▶ [TASK PROMPT] Produce an exact transcription of the data, with the images left out.

▶ [STUDY MATERIAL]
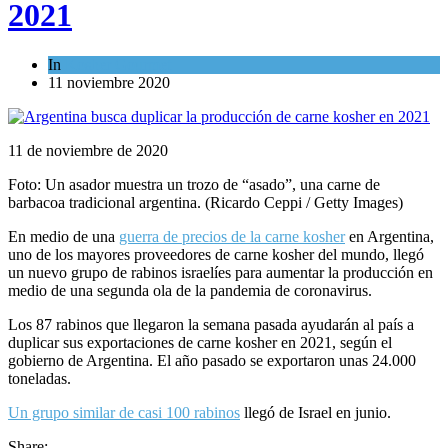
2021
In
Kosher Gourmet
11 noviembre 2020
11 de noviembre de 2020
Foto: Un asador muestra un trozo de “asado”, una carne de
barbacoa tradicional argentina. (Ricardo Ceppi / Getty Images)
En medio de una
guerra de precios de la carne kosher
en Argentina,
uno de los mayores proveedores de carne kosher del mundo, llegó
un nuevo grupo de rabinos israelíes para aumentar la producción en
medio de una segunda ola de la pandemia de coronavirus.
Los 87 rabinos que llegaron la semana pasada ayudarán al país a
duplicar sus exportaciones de carne kosher en 2021, según el
gobierno de Argentina. El año pasado se exportaron unas 24.000
toneladas.
Un grupo similar de casi 100 rabinos
llegó de Israel en junio.
Share:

▶ [OUTPUT OF THE TASK]
2021
In
Kosher Gourmet
11 noviembre 2020
11 de noviembre de 2020
Foto: Un asador muestra un trozo de “asado”, una carne de
barbacoa tradicional argentina. (Ricardo Ceppi / Getty Images)
En medio de una
guerra de precios de la carne kosher
en Argentina,
uno de los mayores proveedores de carne kosher del mundo, llegó
un nuevo grupo de rabinos israelíes para aumentar la producción en
medio de una segunda ola de la pandemia de coronavirus.
Los 87 rabinos que llegaron la semana pasada ayudarán al país a
duplicar sus exportaciones de carne kosher en 2021, según el
gobierno de Argentina. El año pasado se exportaron unas 24.000
toneladas.
Un grupo similar de casi 100 rabinos
llegó de Israel en junio.
Share:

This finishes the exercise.